Die Festivalreporterinnen
Schwanensee im Freibad: SETanztheater bespielt urbane Räume mit Ballett

12.06.2024 | Stand 12.06.2024, 8:06 Uhr |

„Schwanensee“ aus heutiger Perspektive: Auf den „Tiny Stages“ bringen die Tänzerinnen und Tänzer des SETanztheaters Nürnberg klassischen Tanz in urbane Räume. Foto: Lechner

Zu sehen sind sie nicht auf den großen Bühnen Ingolstadts – ihre Bühne ist die Stadt selbst. Die Künstlerinnen und Künstler des SETanztheaters aus Nürnberg bringen in ihrem Stück „Principle.Swan-Shake“ das Theater zu den Menschen auf die Straßen.

Etwas verwirrt steht eine kleine Gruppe am Freitagmittag vor dem Freibad in Ingolstadt. „Sind wir hier richtig?“, hört man ein Ehepaar eine Angestellte des Freibads fragen. Diese nickt nur, öffnet die Schranke und lässt die beiden ohne Bezahlung hinein.

Denn sie sind nicht hier, um sich im Wasser abzukühlen oder die Sonne auf der Liegewiese zu genießen. Sie sind da, um ins Theater zu gehen.

Im Freibad selbst scheint alles wie immer, wenn es auch noch nicht stark besucht ist an diesem Freitag um kurz vor 14 Uhr. Kinder planschen mit ihren Eltern im Nichtschwimmerbecken, einige sonnen sich auf der Wiese und Senioren schwimmen ihre Bahnen.

Theaterbesucher auf der Liegewiese

Doch auf einmal wird die vertraute Szenerie jäh unterbrochen. Es erklingt atmosphärische Musik durch das Freibad und eine Stimme kündigt über Lautsprecher an: „In fünf Minuten geht es los!“

Nun blicken die Gäste des Schwimmbads verwirrt, während die Gruppe der Theaterbesucher zielstrebig auf die Liegewiese inmitten der Schwimmbecken zugeht.

Im Schatten der Bäume findet heute eine Vorstellung der besonderen Art statt: Die drei Tänzerinnen Delia Albertini, Hollie Lily-Anna Tuxford und Kate McDonald sowie der Tänzer Filip Löbl des SETanztheaters aus Nürnberg zeigen dort eine Interpretation des Ballettklassikers „Schwanensee“ von Tschaikowsky. Mit dem etwa elfminütigen Stück will das Kreativteam laut eigenen Angaben die romantische Vorlage aus heutiger Perspektive überdenken.

Sie tanzen da, wo die Leute sind

In weißen Kostümen mit bunten Akzenten aus Tüll, konzipiert von der Designerin Karin Schneider, tanzt das Quartett auf sogenannten „Tiny Stages“, also kleinen Bühnenpodesten mit einer Reling aus Metall, während sich im Hintergrund die Klänge des Freibads mit der Musik der Leipziger Komponistin Friederike Bernhardt aus den großen Musikboxen vermischt.

Durch beeindruckende Bewegungen, mal alleine, mal als Paar, entführen die drei Tänzerinnen und der Tänzer ihr Publikum in die Welt des Balletts – inmitten des Trubels des Alltags im Freibad.

Zwischen dem 6. und 8. Juni hat die Gruppe ihre Inszenierung an den verschiedensten Plätzen in Ingolstadt gezeigt.

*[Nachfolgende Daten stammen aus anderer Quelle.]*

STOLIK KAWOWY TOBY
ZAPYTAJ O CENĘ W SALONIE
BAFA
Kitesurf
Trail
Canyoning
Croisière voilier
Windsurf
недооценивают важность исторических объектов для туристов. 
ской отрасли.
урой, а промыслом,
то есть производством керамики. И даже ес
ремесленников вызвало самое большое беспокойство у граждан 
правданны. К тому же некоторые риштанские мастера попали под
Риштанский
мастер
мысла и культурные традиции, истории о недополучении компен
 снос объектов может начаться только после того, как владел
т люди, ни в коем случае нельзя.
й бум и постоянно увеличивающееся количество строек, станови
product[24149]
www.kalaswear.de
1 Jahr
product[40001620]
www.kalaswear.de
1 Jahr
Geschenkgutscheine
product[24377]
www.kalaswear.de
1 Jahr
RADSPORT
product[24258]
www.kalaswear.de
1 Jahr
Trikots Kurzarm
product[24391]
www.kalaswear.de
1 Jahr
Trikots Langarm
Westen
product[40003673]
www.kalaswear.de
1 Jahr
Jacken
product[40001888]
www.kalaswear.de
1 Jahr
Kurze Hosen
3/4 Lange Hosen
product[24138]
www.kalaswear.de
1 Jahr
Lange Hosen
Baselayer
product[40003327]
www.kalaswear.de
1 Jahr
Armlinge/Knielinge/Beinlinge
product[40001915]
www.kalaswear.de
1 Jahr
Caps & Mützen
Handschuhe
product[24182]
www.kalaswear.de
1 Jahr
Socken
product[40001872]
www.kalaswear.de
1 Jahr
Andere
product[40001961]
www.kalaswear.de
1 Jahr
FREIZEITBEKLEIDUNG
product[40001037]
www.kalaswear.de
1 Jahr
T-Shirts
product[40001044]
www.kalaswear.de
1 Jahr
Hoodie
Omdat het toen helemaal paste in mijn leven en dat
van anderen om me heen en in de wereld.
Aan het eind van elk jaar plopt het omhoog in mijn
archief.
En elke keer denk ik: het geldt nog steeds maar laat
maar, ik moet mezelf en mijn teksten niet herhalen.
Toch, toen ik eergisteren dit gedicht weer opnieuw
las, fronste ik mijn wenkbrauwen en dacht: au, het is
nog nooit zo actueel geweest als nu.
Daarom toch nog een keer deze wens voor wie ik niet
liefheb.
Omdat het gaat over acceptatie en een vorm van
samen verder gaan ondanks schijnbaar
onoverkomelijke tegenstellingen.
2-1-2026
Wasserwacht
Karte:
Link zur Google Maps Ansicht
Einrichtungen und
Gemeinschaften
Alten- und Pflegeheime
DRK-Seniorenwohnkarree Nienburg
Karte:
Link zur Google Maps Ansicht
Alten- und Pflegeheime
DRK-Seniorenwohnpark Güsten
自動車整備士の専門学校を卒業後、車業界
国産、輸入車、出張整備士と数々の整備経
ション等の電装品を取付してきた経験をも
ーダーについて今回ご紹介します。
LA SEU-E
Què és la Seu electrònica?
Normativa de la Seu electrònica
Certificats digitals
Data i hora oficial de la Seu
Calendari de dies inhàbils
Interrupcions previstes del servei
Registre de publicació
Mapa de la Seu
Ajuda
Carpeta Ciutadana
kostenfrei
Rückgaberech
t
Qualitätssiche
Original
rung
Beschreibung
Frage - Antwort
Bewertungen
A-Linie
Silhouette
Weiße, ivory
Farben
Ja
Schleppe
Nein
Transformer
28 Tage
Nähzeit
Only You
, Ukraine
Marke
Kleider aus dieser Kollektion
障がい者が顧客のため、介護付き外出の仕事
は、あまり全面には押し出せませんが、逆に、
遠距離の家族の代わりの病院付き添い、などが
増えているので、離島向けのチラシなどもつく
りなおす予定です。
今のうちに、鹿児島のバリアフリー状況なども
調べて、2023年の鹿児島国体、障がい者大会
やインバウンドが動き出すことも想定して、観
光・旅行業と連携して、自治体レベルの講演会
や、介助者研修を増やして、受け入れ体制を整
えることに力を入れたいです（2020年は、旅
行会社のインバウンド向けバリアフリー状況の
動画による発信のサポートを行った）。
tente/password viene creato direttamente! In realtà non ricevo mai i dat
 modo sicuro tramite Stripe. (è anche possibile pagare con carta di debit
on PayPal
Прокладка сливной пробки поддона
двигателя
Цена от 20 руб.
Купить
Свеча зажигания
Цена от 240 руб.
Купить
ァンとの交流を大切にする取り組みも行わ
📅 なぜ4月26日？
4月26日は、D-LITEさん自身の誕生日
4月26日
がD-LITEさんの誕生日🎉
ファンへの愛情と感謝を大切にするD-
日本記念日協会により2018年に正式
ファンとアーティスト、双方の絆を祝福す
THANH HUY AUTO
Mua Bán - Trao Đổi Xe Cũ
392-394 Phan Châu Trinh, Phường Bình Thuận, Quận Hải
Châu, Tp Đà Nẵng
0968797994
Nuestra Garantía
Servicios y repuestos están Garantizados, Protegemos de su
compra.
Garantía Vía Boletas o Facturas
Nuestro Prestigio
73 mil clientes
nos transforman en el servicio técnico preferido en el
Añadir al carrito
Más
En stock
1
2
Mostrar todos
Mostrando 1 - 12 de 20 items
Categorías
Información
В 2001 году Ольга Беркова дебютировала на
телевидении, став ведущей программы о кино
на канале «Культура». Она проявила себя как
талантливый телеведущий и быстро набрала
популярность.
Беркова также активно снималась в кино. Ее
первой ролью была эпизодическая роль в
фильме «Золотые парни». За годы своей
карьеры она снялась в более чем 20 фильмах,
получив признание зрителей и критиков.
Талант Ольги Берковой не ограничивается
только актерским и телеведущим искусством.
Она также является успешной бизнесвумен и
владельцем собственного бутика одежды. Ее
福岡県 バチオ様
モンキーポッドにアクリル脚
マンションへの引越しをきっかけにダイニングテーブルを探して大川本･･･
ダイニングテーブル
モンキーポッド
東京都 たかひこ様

Ob auf dem Campus der Technischen Hochschule oder mitten in der Fußgängerzone, „wir gehen dahin, wo viele Leute sind“, sagt der Choreograph Sebastian Eilers.

Dass an diesem Freitagmittag allerdings nicht viele Menschen im Freibad sind, das könne man natürlich nicht im Voraus wissen, so Eilers. Denn neben ein paar Freibadbesuchern haben sich nur etwa 20 Gäste zur Vorstellung eingefunden.

Aufführungen in der Innenstadt waren gut besucht

Vielleicht liege es am schlechten Wetter der letzten Tage mit Starkregen und Hochwasser, überlegt er.

Dennoch könne er sich nicht über zu wenig Zuschauer beklagen. Die letzten Aufführungen, vor allem in der Innenstadt, seien sehr gut besucht gewesen. „Es wäre natürlich schön gewesen, wenn heute trotzdem mehr los gewesen wäre“, meint ein weiteres Mitglied des Kreativteams abschließend.

„Mit dem Wasser hier im Freibad und unserem Stück Schwanensee ist das nämlich schon sehr passend.“ Doch in ein paar Stunden werden sie an einem anderen Ort wieder die Gelegenheit haben, Menschen aus ihrem Alltag heraus in die Welt des Balletts zu ziehen.